Wer entscheidet über die Religionszugehörigkeit eines Kindes?

Die evangelische Mutter und der muslimische Vater eines dreijährigen Sohnes waren gemeinsam sorgeberechtigt. Während der Vater nicht darauf bestand, dass der Sohn beschnitten wird, wollte die Mutter den Sohn unbedingt taufen lassen. Zwischen den Eltern konnte keine Einigung erzielt werden. Die Mutter beantragte daher, ihr die Entscheidung über die Religionszugehörigkeit des Kindes zu übertragen.

Das erstinstanzlich zuständige Amtsgericht gab dem Antrag der Mutter statt. Der Vater legte gegen die Entscheidung des Amtsgerichts Beschwerde ein. Das Oberlandesgericht Karlsruhe wies den Antrag der Mutter zurück. Zur Begründung führte es folgendes aus:

Ein Eingriff in das Recht auf religiöse Kindererziehung beider Eltern sei nur aus Kindeswohlgründen gerechtfertigt. Da ein Kleinkind mit religiösen Inhalten nichts Sinnstiftendes verbinden könne, sei eine Entscheidung über die Religionszugehörigkeit aus Kindeswohlgründen und Gründen seiner Erziehung nicht erforderlich. Gerade die Taufe werde heutzutage immer öfter erst in erinnerungsfähigem Alter durchgeführt, sodass dem Kind auch keine Nachteile für die Zukunft erwachsen.
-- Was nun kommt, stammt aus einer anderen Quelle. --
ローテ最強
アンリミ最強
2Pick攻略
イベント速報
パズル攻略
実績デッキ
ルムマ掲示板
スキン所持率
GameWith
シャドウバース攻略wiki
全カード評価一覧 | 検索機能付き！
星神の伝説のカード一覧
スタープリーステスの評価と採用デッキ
Der weltanschaulich neutrale Staat habe darüber hinaus das eigene Grundrecht des Kindes zu respektieren, weshalb ein Eingriff in die elterliche Sorge erst dann gerechtfertigt sei, wenn sich ein Elternteil im Hinblick auf die Religionszugehörigkeit verantwortungslos gegenüber dem Kind verhalte.

Fazit:
Soweit die Eltern über die Frage der Religionszugehörigkeit keine Einigkeit herstellen können, ist im Zweifel abzuwarten, bis das Kind selbst religionsmündig wird, also das vierzehnte Lebensjahr vollendet hat.